### SELECTED TEXT
────────────────────

In my research on policing in post-Soviet states, I show that governments view protests in capital cities and large urban areas as particularly dangerous. In remote Zhanaozen, there were few bystanders to record the police atrocities. But urban areas teem with citizens carrying smartphones; bystanders are able to document and report police brutality quickly. Already, the current protests have produced memorable images, including a young woman in a bright pink shirt singing Kazakhstan’s national anthem and police hauling off an elderly woman while rounding up more-active protesters in the crowd.

In post-Soviet states, the rule of law has a firmer hold in urban areas, particularly capital cities, and society is better organized in general. This means protests can quickly morph into a struggle between the ruled and the rulers. Urban demonstrations can escalate from public protests over a single, narrow issue and perhaps evolve into an anti-government mobilization aimed at ending the political rule of a corrupt dictator. For instance, neighboring Kyrgyzstan in 2010 and Ukraine in 2013 saw spontaneous demonstrations in their capitals against corrupt incumbents. These events swelled into broad anti-government riots after the state violently suppressed the protesters.

The Kazakh government clearly is wary of protests spreading to other areas and expanding in scope to include the population’s many economic grievances. President Nursultan Nazarbayev likened such unsettling protests to the possibility of a Ukrainian scenario, hinting at the threat of a divided country. The Interior Ministry inexplicably denied that any protests are even taking place, despite numerous reports online.

So looking through the prism of transformative violence helps show why the Kazakh state has to hold back on using physical violence against those waging public demonstrations. Kazakh authorities must navigate between acceptable levels of violence and the potential for a destabilizing popular backlash. The perspective also highlights how use of violence in authoritarian countries is a calculated process intended to respond to groups that regime holders previously regarded as relatively benign. In that way, both the victims of police violence and their sympathizers from the broader population shape how the state deploys coercion against the broader population.

────────────────────

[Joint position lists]

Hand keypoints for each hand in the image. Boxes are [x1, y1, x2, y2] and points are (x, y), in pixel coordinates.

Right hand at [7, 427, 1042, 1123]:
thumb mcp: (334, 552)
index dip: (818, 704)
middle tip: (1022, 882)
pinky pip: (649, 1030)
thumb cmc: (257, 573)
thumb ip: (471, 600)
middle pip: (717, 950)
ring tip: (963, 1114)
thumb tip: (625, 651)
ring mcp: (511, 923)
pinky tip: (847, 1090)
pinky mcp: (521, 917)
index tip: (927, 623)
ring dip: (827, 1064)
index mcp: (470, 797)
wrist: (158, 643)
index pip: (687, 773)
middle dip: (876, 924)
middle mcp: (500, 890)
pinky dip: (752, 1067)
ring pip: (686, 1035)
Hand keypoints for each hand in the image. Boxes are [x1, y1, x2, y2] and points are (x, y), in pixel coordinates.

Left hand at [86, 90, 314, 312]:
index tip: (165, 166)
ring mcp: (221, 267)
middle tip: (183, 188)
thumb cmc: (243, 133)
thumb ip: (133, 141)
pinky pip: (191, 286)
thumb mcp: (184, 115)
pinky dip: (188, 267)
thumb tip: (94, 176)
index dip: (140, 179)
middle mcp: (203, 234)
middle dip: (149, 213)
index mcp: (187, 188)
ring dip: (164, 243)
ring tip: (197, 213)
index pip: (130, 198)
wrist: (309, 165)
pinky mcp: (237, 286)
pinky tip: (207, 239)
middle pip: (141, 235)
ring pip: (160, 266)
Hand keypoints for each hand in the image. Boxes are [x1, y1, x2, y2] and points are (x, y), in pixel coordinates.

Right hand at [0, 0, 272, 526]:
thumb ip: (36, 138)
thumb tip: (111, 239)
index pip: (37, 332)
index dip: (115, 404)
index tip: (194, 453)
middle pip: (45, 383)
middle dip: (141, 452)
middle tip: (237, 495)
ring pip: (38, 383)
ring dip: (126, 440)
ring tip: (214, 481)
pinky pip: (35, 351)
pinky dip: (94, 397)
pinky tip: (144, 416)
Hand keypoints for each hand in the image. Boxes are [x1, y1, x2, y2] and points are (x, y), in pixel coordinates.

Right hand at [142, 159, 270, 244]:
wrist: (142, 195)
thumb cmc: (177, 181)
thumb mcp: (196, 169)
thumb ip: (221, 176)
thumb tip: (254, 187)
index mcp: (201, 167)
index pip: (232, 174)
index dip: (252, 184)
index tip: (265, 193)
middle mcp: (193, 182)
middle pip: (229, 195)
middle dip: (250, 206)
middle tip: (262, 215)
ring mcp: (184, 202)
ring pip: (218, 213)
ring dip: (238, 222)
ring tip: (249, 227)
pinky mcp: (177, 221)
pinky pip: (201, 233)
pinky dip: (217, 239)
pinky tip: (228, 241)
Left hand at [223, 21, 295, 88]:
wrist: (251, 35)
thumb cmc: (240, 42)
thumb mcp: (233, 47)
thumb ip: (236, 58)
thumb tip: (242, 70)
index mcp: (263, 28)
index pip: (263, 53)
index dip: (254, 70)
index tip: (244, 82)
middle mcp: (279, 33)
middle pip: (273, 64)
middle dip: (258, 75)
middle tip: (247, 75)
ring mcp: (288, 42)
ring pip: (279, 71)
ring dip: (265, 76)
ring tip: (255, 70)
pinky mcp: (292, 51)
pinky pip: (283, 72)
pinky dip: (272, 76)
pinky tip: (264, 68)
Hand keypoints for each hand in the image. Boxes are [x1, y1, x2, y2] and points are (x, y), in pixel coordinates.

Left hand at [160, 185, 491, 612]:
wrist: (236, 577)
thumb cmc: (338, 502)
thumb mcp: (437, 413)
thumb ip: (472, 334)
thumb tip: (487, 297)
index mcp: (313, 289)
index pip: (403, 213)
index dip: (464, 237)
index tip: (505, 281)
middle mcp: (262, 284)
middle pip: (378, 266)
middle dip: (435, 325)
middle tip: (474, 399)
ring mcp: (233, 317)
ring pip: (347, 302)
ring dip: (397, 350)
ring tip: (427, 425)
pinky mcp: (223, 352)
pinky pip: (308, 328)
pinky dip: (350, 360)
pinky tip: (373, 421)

────────────────────

### PROBLEMS AND TASKS
1: Please list every country the passage on Kazakh protests names.
2: In the passage on Kazakh protests, what did the Interior Ministry deny?

### ANSWERS TO THE TASKS
1: Kazakhstan, Kyrgyzstan, Ukraine

2: It denied that any protests are taking place.